In the Foothills of the Blue Ridge Mountains, a Visionary Landscape Architect Creates His Own Eden

Landscape architect Thomas Woltz has a passion for the clarity and proportion of Italian Renaissance architecture. That Woltz lives in a gabled Queen Anne Victorian comes as an ironic surprise, even to him. “Palladio did not use spindles and gingerbread,” he notes, dryly. But his home, together with the garden he has established there over the past two decades, is a unified study in pleasing contrasts. The impact is at once disciplined and spontaneous, respectful and irreverent. Much like the man himself.
Woltz bought the house, in a small Virginia town in the foothills of the Blue Ridge Mountains, in 1999. His restoration honors what he calls the “historic intent” of the structure. “I decided to respect the Victorian volumes,” he notes. “I was not going to remove walls to create an open plan.” For two years, the place was a construction site as it received a copper roof, a mansard porch roof, and plumbing and electrical—all new.
In the hands of a less erudite and playful designer, such attentiveness to history might produce a rigid monotony of style. But Woltz loves to devise temporal dialogues—not only between past and present, but also among different pasts. As a young man, he spent five years practicing architecture and teaching in Venice. He lived near the Palazzo Fortuny, which he often visited. “I was immersed in a world of the Islamic influence of southern Spain, Italian textiles, furniture, and Venetian Gothic architecture,” says Woltz, who began collecting antique Fortuny fabrics and light fixtures.
Some of the furniture in Woltz’s house tells his own family’s history. Among the pieces handed down over five generations is the grandfather clock in the living room. It was commissioned by General William Lenoir of North Carolina, Woltz’s great-great-great-grandfather, to celebrate the end of the Revolutionary War. Other pieces are yard-sale finds, witnesses to unknown histories. Still other items have been gathered on his frequent travels abroad and from friends who are art and antiques dealers, among them Kenny Ball, David L’Eglise, and Simon L’Hopiteau.

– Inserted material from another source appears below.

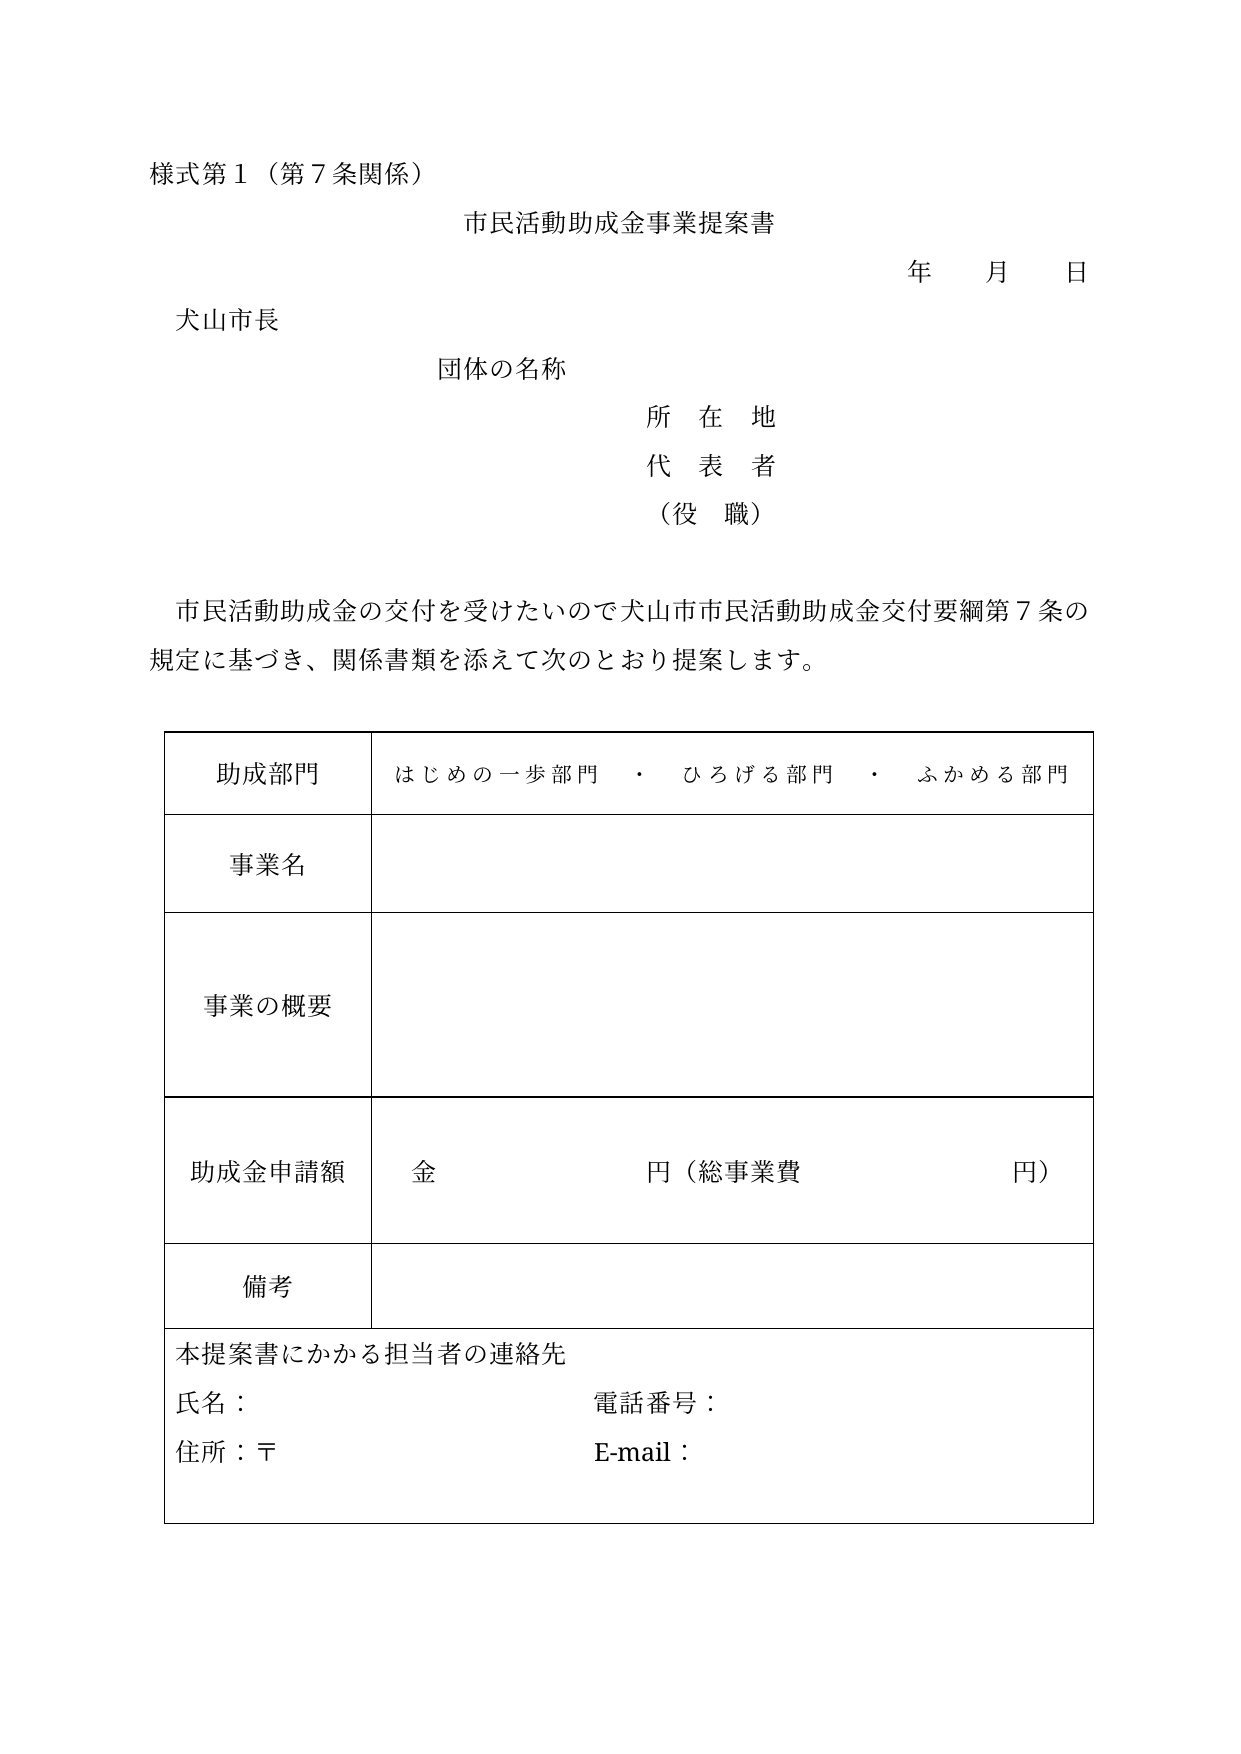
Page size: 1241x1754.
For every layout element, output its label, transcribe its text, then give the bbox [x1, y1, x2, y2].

It’s a peaceful refuge for a man who has made his name executing public work at a radically different scale. Woltz is an indefatigable advocate for meaningful public spaces and authentic landscapes. Every year, more than 30 million people worldwide make use of parks designed by Nelson Byrd Woltz Landscape Architects, the firm he joined in 1998 and has led as owner and principal since 2013.
Woltz is currently overseeing the creation of a new park in Houston that is nearly twice the size of New York’s Central Park. He always begins by exploring the history of a place—an approach that has made him a natural choice for such historic properties as Monticello, Winterthur, and Olana.
When he bought his Queen Anne, it was surrounded by nothing but a half-acre of grass and two trees. Walking through the garden today, you move through a series of embracing outdoor “rooms” designed by Woltz, who is his own full-time gardener. In front of the house, an eight-foot-tall circular hedge made of European hornbeams and bordered by fritillaries, wild tulips, and ferns creates a private space in an urban front yard.
Just beyond is a small terrace encompassed by five hornbeams that, over the course of 20 years, Woltz has sheared into living columns. Stone steps framed with viburnum and hydrangea lead into the colorful perennial garden, where bluestone-lined beds outline a tidy square of lawn, then descend to the bowling-green terrace, which forms a long cross axis. The final garden is laid out in an ellipse that spans the full width of the property and is home to flowering shrubs native to China, Japan, and Virginia.
Pleasing as it is to the eye and the spirit, Woltz’s garden also works hard. “It was never envisioned as a showplace,” he notes. Instead, it’s a living laboratory where he tests the spacing of plants for hedges, fresh combinations of bulbs and perennials, and different pruning methods and regimes. Every season he pulls some of the plants and distributes them to friends, making room for new trials in plantings and design.
For one of his birthdays, Woltz hosted guests at a long table on the bowling green under a massive chandelier made from a staghorn sumac that had given up the ghost. He had wrapped the sumac in hundreds of delicate LEDs and suspended it upside down over the dinner table from a sturdy sycamore. It was a characteristic gesture for Woltz, reminding those gathered that nature, even in death, illuminates life.